**Your goal**
In the records below, find the line containing "right knee: (69, 225)", then extract that line and all subsequent lines exactly, leaving out everything else.

**Supplied data**
- - - -
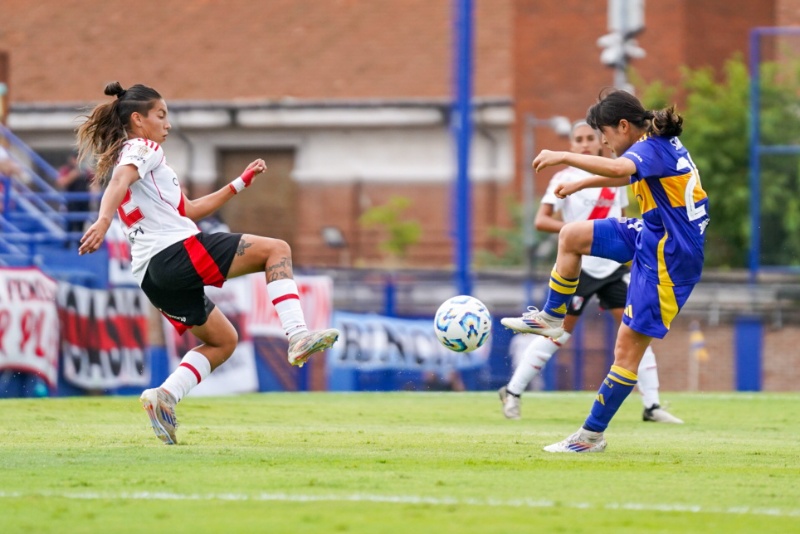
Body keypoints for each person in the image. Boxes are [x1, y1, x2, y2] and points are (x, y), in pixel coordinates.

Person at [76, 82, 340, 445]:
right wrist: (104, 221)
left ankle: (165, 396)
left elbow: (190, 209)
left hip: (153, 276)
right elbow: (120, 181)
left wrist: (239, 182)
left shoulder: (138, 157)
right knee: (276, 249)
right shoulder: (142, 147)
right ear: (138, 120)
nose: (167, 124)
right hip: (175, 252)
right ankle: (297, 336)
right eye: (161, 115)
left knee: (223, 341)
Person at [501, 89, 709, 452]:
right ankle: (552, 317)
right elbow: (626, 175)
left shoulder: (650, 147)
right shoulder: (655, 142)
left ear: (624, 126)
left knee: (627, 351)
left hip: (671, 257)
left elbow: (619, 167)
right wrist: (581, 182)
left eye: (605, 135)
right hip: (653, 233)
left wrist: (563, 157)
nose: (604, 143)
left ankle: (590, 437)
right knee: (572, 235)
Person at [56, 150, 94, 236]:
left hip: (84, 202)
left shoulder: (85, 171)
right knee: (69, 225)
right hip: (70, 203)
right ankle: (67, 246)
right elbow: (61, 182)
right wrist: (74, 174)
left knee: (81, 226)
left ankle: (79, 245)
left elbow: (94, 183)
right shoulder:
- - - -
**Answer to this problem**
right knee: (69, 225)
right hip: (70, 203)
right ankle: (67, 246)
right elbow: (61, 182)
right wrist: (74, 174)
left knee: (81, 226)
left ankle: (79, 245)
left elbow: (94, 183)
right shoulder:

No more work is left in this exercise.